Facebook's privacy guide details how it shares information and tells users that it will "never share your personal information with our advertisers."

"Facebook's advert targeting is done entirely anonymously. If advertisers select demographic targeting for their adverts, Facebook automatically matches those adverts to the appropriate audience. Advertisers only receive anonymous data reports," Facebook's privacy guide says.

A Facebook spokeswoman said the flaw in its old system did not violate the firm's privacy policy, technology website The Register said.

Facebook announced on Tuesday that it was going to stop using the old authentication system for access tools.

"We are announcing an update to our Developer Roadmap that outlines a plan requiring all sites and apps to migrate to [the new authentication system] by October 1. This will ensure that users browsing Facebook over [a secure web encryption connection] will have a great experience over a secure connection. We believe these changes create better and more secure experiences for users of your app," Facebook Developers said in an online blog.
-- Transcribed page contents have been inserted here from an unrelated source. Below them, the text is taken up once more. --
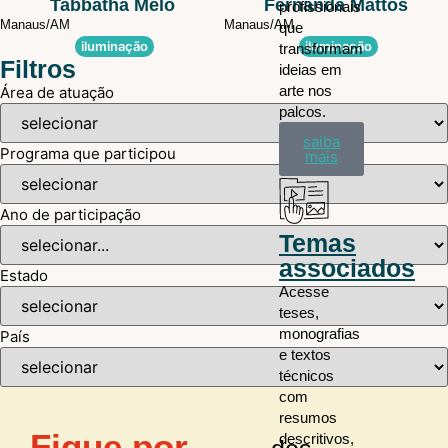
Tabbatha Melo
Fernanda Mattos
profissionais
Manaus/
AM
Manaus/
AM
que
iluminação
iluminação
transformam
Filtros
ideias em
arte nos
Área de atuação
palcos.
saiba
Programa que participou
mais
Ano de participação
Temas
associados
Estado
Acesse
teses,
monografias
País
e textos
técnicos
com
resumos
Fique por
descritivos,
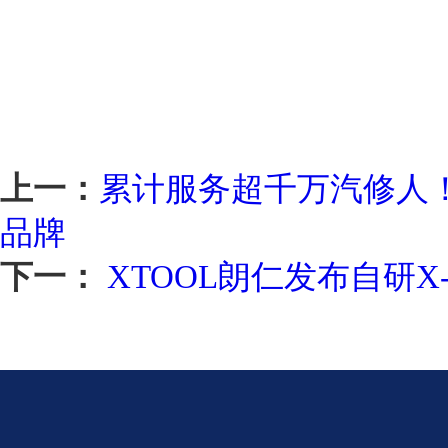
上一：
累计服务超千万汽修人
品牌
下一：
XTOOL朗仁发布自研X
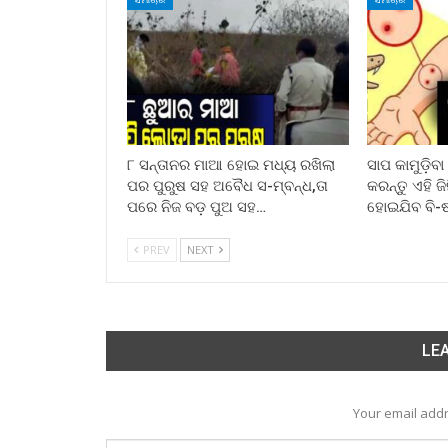
୮ ସନ୍ତାନର ମାଆ ହୋଇ ମଧ୍ୟ ରଖିଲା
ସାପ କାମୁଡ଼ିବ
ପର ପୁରୁଷ ସହ ଅବୈଧ ସ-ମ୍ବନ୍ଧ,ତା
କରନ୍ତୁ ଏହି ଜ
ପରେ ନିଜ ବଡ଼ ପୁଅ ସହ…
ହୋଇଯିବ ବି-
PREV
NEXT
LEA
Your email addr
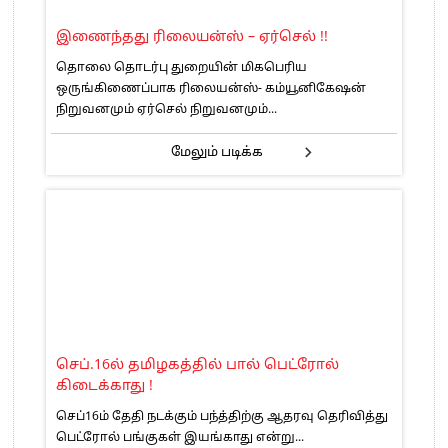
இணைந்தது ரிலையன்ஸ் – ஏர்செல் !!
தொலை தொடர்பு துறையின் மிகபெரிய
ஒருங்கிணைப்பாக ரிலையன்ஸ்- கம்யூனிகேஷன்
நிறுவனமும் ஏர்செல் நிறுவனமும்...
மேலும் படிக்க
செப்.16ல் தமிழகத்தில் பால் பெட்ரோல்
கிடைக்காது !
செப்16ம் தேதி நடக்கும் பந்த்திற்கு ஆதரவு தெரிவித்து
பெட்ரோல் பங்குகள் இயங்காது என்று...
"Having a single standard for authentication and apps served through [a secure web encryption connection] allows us to provide a simpler, more secure, and reliable Platform," Facebook said.

Earlier this year Facebook gave users the chance to use the site through secure web encryption, which conceals access information in a code. It said 9.6 million users now used the site using the secure connection and that it expected more of its 500 million users to follow.